Saturday, December 15, 2007

ALTERNATIVE SOCIETY 1970s: FEEDBACK

(Left to right) Nick Saunders and Nicholas Albery
(Photo by Mark Edwards/Still Pictures)







Back in August 2006 I published three posts (below) about Nicholas Albery, Nick Saunders the BIT Travel guide to India and Australia and the Arts Lab movement.
Previous postings from THE GENERALIST Archives (August 2006)
ALTERNATIVE SOCIETY 1970s: BIT by bit

  • ALTERNATIVE SOCIETY 1970s: BIT Travel Guide
  • ALTERNATIVE SOCIETY 1970s: Arts Labs
  • ALTERNATIVE SOCIETY 1970s: Nicholas Albery
  • ALTERNATIVE SOCIETY 1970s: Nicholas Saunders

  • Regular readers will be interested in the following valuable feedback - one message which arrived almost a year ago, the second which came today.
    Hi!
    I am Josefine Speyer, the widow of Nicholas Albery and have just discovered your website, six and a half years after Nicholas' death. It gave me great pleasure to read about Nicholas and his doings in such detail. You must have known him or interviewed him? I wonder.

    I have just been at a Christmas gathering yesterday organised by the Saturday Walkers Club which is going strong 10 years after Nicholas first published his 'Time Out Book of Country Walks.' There are now about 200 people who are doing various country walks every week. They have built up a tribe of walkers, many of them used to walk with Nicholas. They have published the 'Time Out Book of Country Walks 2'. Apart from getting exercise and keeping fit, the groups are a wonderful opportinity for networking and wideing ones social circle. They also organise theatre outings and other events, and several couples who first met on the walks are now happily married.

    When Nicholas first came up with the idea of a self oganising walking group, I could not believe this kind of thing would work, but it did! And wonderfully so.

    The Nicholas Albery Foundation is now The Natural Death Centre, which also runs the annual Poetry Challenge in October every year.

    Nicholas died before his time. Had he been alive today he would be deeply involved in getting projects off the ground that create sustainable community, helping create discussion and ideas to stop the destruction of the environment, the issue of terrorism and thinking about a future that would allow for 'nature to be at ease'.

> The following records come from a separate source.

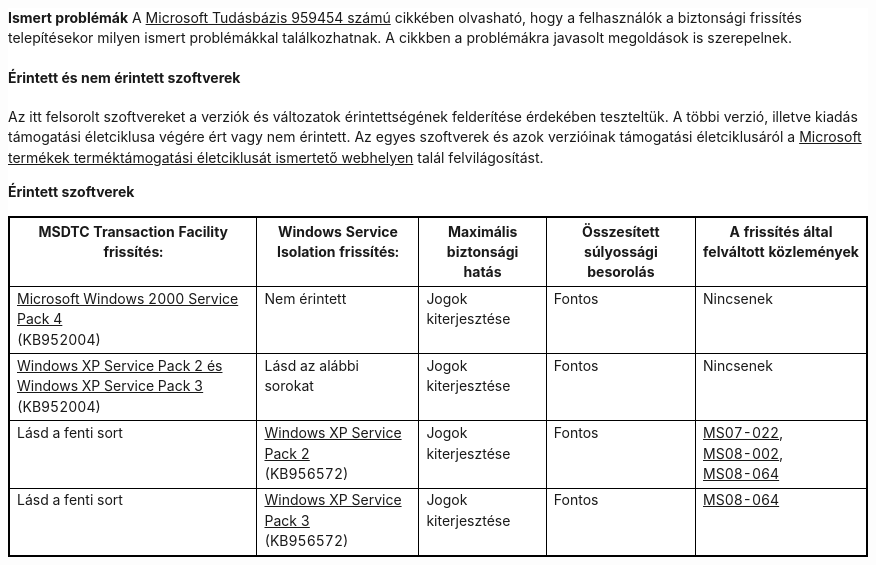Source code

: **Ismert problémák** A [Microsoft Tudásbázis 959454 számú](http://support.microsoft.com/kb/959454) cikkében olvasható, hogy a felhasználók a biztonsági frissítés telepítésekor milyen ismert problémákkal találkozhatnak. A cikkben a problémákra javasolt megoldások is szerepelnek.

#### Érintett és nem érintett szoftverek

Az itt felsorolt szoftvereket a verziók és változatok érintettségének felderítése érdekében teszteltük. A többi verzió, illetve kiadás támogatási életciklusa végére ért vagy nem érintett. Az egyes szoftverek és azok verzióinak támogatási életciklusáról a [Microsoft termékek terméktámogatási életciklusát ismertető webhelyen](http://go.microsoft.com/fwlink/?linkid=21742) talál felvilágosítást.

**Érintett szoftverek**

<p> </p>
<table style="border:1px solid black;">
<thead>
<tr class="header">
<th style="border:1px solid black;" >MSDTC Transaction Facility frissítés:</th>
<th style="border:1px solid black;" >Windows Service Isolation frissítés:</th>
<th style="border:1px solid black;" >Maximális biztonsági hatás</th>
<th style="border:1px solid black;" >Összesített súlyossági besorolás</th>
<th style="border:1px solid black;" >A frissítés által felváltott közlemények</th>
</tr>
</thead>
<tbody>
<tr class="odd">
<td style="border:1px solid black;"><a href="http://www.microsoft.com/downloads/details.aspx?familyid=52b756e7-636f-4d9e-8a17-dbf467bfbe4d">Microsoft Windows 2000 Service Pack 4</a><br />
(KB952004)</td>
<td style="border:1px solid black;">Nem érintett</td>
<td style="border:1px solid black;">Jogok kiterjesztése</td>
<td style="border:1px solid black;">Fontos</td>
<td style="border:1px solid black;">Nincsenek</td>
</tr>
<tr class="even">
<td style="border:1px solid black;"><a href="http://www.microsoft.com/downloads/details.aspx?familyid=90fe715e-8190-43e9-9c43-df5be564d923">Windows XP Service Pack 2 és Windows XP Service Pack 3</a><br />
(KB952004)</td>
<td style="border:1px solid black;">Lásd az alábbi sorokat</td>
<td style="border:1px solid black;">Jogok kiterjesztése</td>
<td style="border:1px solid black;">Fontos</td>
<td style="border:1px solid black;">Nincsenek</td>
</tr>
<tr class="odd">
<td style="border:1px solid black;">Lásd a fenti sort</td>
<td style="border:1px solid black;"><a href="http://www.microsoft.com/downloads/details.aspx?familyid=73d2324f-be59-4b0c-b1ac-9876a13c2c03">Windows XP Service Pack 2</a><br />
(KB956572)</td>
<td style="border:1px solid black;">Jogok kiterjesztése</td>
<td style="border:1px solid black;">Fontos</td>
<td style="border:1px solid black;"><a href="http://go.microsoft.com/fwlink/?linkid=85165">MS07-022</a>,<br />
<a href="http://go.microsoft.com/fwlink/?linkid=104921">MS08-002</a>,<br />
<a href="http://go.microsoft.com/fwlink/?linkid=128103">MS08-064</a></td>
</tr>
<tr class="even">
<td style="border:1px solid black;">Lásd a fenti sort</td>
<td style="border:1px solid black;"><a href="http://www.microsoft.com/downloads/details.aspx?familyid=73d2324f-be59-4b0c-b1ac-9876a13c2c03">Windows XP Service Pack 3</a><br />
(KB956572)</td>
<td style="border:1px solid black;">Jogok kiterjesztése</td>
<td style="border:1px solid black;">Fontos</td>
<td style="border:1px solid black;"><a href="http://go.microsoft.com/fwlink/?linkid=128103">MS08-064</a></td>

    As he had written on a piece of paper, which he kept stuck on his bedroom mirror:
    "My purpose in life is to use my imagination, humour and perseverance, through my writing, my projects and my helping people fulfil their potential, so as to help create a world in which people are warm, tolerant and kind to each other, nature is at ease and magic is alive."


    Dear John
    
    Just before he died in a car accident, I telephoned Nicholas Albery, who was then the leading light in the Natural Death Centre, and we were delighted to discover, during the ensuing conversation, that we had (unknowingly) collaborated to produce the first overland guide to India.
    
    In 1970. I walked into the BIT offices in Notting Hill (founded by Lennon, as a kind of wild Underground advice centre) with a piece of paper. On it was written the details of how to get from Istanbul to Delhi overland using public transport (buses and trains) for £9.70.  This information had been given to me in Athens, at the then well-known YHA Hostel no.2, by an American deserter – a sergeant, I recall - from the Vietnam war.  Anyway, Albery was then attempting to compile the first overland to India guide for hippies, and was delighted to receive this information, which was duly incorporated into the guide (and the route worked, I discovered afterwards, though I never used it myself).  The guide itself began life as a few mimeographed sheets stapled together, but soon swelled from the ensuing feedback from the freaks who used it.  According to Nick, he then gave/sold it to Richard Branson (who then ran a seedy organic restaurant in Westbourne Park Road) who in turn gave/sold it on to Tony Wheeler, and the rest is history, save for the fact that Wheeler made a mint and we didn’t !
    
    Terry Phelps   



    1 comment:

    Katie Cahill said...

    I was a casual caller into the BIT office in Westbourne park ( was it?) in the early 70's, must have been 1972-73. I was introduced there by my old pal , who I fear dead, Frank Harris, Sid Rawle's partner in the Hippy movement back then. Later I became a firm friend of Sid and stayed with him over in the Vicar's house in Gospel Oak and heard the sad news of his death. Last time I heard from Frank was back when I put him up and he stayed six weeks with me in 1982 over here in Kilkenny, Ireland, where I still am , as a pro photographer.
    In BIT I was a great friend of "Annie from Oldham" who ran the night shelter over in Uxbridge Road. Did a few stints on the BIT pirate radio overnight as well, drank with a few heads in the pub across the road on the corner, memories are otherwise vague. Anybody coming to, or in Ireland, are welcome to come and look me up, we might get something going again...naw we never died ,Katie posts for me. Michael McGrath 087-7560725.